Ned Browning spoke up, ‘It doesn’t matter, does it, Tess? Andy might be of some help to me.’
‘If you say so,’ Tess said sharply. She loosed the brake, snapped the reins against the rumps of the two-horse team and guided them forward along the mountain trail, followed by her surly brother on his shaggy buckskin horse. ‘I didn’t want him to come along,’ she said to Ned Browning after a silent half-mile of driving.

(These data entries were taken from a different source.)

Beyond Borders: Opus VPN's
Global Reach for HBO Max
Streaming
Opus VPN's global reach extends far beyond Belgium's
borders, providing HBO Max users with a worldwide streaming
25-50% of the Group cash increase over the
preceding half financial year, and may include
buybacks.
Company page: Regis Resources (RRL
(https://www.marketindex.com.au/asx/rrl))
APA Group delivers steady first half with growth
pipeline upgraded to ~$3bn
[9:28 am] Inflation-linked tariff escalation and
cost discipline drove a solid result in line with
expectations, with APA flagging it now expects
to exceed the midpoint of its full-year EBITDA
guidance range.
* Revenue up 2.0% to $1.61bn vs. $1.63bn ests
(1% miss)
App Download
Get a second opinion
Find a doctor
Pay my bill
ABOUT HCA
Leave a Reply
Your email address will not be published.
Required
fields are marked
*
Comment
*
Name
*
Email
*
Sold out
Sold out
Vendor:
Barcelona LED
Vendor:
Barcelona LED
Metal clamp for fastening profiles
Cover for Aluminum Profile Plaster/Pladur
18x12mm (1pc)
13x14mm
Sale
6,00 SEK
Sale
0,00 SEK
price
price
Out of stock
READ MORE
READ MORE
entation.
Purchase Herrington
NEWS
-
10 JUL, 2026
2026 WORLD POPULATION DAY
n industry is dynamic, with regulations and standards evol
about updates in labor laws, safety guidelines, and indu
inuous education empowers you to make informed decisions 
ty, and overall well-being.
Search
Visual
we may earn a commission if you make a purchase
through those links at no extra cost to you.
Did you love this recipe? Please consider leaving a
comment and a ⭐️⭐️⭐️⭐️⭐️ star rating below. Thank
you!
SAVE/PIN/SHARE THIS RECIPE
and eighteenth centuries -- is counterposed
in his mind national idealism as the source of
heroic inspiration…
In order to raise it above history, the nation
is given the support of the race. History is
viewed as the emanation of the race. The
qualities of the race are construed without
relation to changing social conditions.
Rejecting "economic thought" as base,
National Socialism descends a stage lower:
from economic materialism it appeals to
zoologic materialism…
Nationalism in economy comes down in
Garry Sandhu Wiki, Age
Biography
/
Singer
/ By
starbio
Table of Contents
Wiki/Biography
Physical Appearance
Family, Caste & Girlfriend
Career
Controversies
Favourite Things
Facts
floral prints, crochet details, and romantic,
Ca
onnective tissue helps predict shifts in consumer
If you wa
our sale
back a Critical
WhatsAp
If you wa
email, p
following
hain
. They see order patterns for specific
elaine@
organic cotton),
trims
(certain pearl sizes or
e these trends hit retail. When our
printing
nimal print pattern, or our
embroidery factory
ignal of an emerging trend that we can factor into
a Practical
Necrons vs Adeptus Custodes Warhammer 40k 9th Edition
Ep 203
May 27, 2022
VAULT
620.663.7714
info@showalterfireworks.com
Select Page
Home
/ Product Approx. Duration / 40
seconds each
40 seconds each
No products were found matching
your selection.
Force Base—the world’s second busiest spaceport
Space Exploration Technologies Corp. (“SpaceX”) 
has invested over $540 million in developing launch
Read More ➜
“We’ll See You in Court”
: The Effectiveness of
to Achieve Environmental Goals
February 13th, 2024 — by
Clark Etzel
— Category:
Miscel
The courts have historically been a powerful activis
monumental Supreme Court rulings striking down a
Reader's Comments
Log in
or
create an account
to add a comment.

‘I know that,’ he said. ‘But there’s no sense in squabbling over it.’
‘I love Andy, he’s my brother. It’s just that sometimes I get so tired of seeing him around.’
‘It’s always like that between brothers and sisters or brothers and brothers,’ Ned commented as they passed through the depths of the forest, cool and dark where they traveled, sun-bright in the upper reaches of the trees.